I think it's a mistake to separate meditation from the rest of Buddhism. The purpose of that religion is to eliminate suffering, and meditation is just one, albeit extremely important, step. What's the point of meditating if an hour later you are get caught in unrealised desire or irritation when someone strokes your ego the wrong way?

Anyway, to each his own. I highly recommend Brad Warner's Hardcore Zen. No fluff primer on Buddhism and Zazen. Funny enough, his second book is called Sit Down and Shut Up.
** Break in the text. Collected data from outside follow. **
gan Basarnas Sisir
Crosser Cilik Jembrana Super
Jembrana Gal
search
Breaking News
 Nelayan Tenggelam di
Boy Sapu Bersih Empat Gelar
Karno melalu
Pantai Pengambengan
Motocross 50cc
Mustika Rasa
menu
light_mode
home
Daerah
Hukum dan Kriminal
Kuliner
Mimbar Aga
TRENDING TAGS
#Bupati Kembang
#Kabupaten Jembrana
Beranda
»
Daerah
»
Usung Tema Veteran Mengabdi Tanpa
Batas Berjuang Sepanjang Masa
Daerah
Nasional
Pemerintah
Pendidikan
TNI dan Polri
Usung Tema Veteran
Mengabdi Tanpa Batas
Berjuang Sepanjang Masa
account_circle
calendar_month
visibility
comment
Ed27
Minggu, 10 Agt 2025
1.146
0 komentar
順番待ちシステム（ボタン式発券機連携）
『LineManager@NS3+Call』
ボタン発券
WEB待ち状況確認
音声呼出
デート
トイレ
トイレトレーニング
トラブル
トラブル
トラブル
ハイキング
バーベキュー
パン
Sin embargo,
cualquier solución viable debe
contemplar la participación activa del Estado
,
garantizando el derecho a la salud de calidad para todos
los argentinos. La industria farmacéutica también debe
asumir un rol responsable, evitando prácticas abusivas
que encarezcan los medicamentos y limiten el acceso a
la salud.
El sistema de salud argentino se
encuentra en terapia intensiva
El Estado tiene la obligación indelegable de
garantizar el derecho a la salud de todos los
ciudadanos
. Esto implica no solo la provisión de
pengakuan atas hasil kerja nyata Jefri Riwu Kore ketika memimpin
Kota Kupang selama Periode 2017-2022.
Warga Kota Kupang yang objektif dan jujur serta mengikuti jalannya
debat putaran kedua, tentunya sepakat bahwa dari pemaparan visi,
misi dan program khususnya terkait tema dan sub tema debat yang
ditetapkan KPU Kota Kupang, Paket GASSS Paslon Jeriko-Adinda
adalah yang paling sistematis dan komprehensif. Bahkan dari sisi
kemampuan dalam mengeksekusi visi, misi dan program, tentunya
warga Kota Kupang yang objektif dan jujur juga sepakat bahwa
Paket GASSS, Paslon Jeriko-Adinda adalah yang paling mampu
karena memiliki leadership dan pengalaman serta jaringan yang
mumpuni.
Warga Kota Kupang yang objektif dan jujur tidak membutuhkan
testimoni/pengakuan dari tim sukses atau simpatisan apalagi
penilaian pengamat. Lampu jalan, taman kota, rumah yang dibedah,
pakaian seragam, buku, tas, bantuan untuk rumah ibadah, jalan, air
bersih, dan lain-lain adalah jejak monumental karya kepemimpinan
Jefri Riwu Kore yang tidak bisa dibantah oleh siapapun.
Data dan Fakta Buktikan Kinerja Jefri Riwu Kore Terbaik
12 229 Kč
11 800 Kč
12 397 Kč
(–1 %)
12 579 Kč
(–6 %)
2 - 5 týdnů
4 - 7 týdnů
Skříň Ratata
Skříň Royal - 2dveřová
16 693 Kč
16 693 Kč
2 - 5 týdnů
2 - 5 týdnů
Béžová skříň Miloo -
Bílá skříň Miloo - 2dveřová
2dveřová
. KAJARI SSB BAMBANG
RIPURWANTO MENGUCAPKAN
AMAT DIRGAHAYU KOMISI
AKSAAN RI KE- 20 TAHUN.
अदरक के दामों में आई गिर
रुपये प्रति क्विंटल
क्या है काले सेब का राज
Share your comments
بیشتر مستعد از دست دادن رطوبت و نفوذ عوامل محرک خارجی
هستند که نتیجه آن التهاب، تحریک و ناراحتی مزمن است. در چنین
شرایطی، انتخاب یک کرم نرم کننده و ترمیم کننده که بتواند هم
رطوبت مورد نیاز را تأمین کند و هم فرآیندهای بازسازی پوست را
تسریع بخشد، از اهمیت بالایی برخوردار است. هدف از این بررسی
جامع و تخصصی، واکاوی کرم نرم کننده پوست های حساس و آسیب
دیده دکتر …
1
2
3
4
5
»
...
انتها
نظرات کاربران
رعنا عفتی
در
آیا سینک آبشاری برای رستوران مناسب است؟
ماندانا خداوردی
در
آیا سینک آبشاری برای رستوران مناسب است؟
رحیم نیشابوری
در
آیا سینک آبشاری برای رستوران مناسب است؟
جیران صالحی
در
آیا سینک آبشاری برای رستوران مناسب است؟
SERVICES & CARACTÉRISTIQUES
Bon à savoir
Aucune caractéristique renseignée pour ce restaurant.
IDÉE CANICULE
The stages of meditation are parts of many authentic traditions. Buddhism has various 'maps' of both concentration and insight practices, Christianity has a mystical map too, (dark night of the soul and all that shit). So the stages aren't automatically wrong, modern or anything else. Go to the dharmaoverground for a decent resource on this, but also to see the unintended consequence of making hitherto teacher-student hand-me-down knowledge available on the web; every fucker in their discussion forum is now at stream entry or has experienced the arising and passing event. Hard to believe.

I do however totally agree that modern attempts to isolate meditation from its cultural and ethical context will produce some issues if it ever takes on in a meaningful way. It gets suggested that 'mindfulness', (btw this is a quality you bring to meditation not a practice in its own right) is unquestionably a good thing and will bring benefits to all who practice. It will bring nothing to a lot of people and at different times will royally fuck some people up too for a time. This is almost never mentioned in our health-first approach.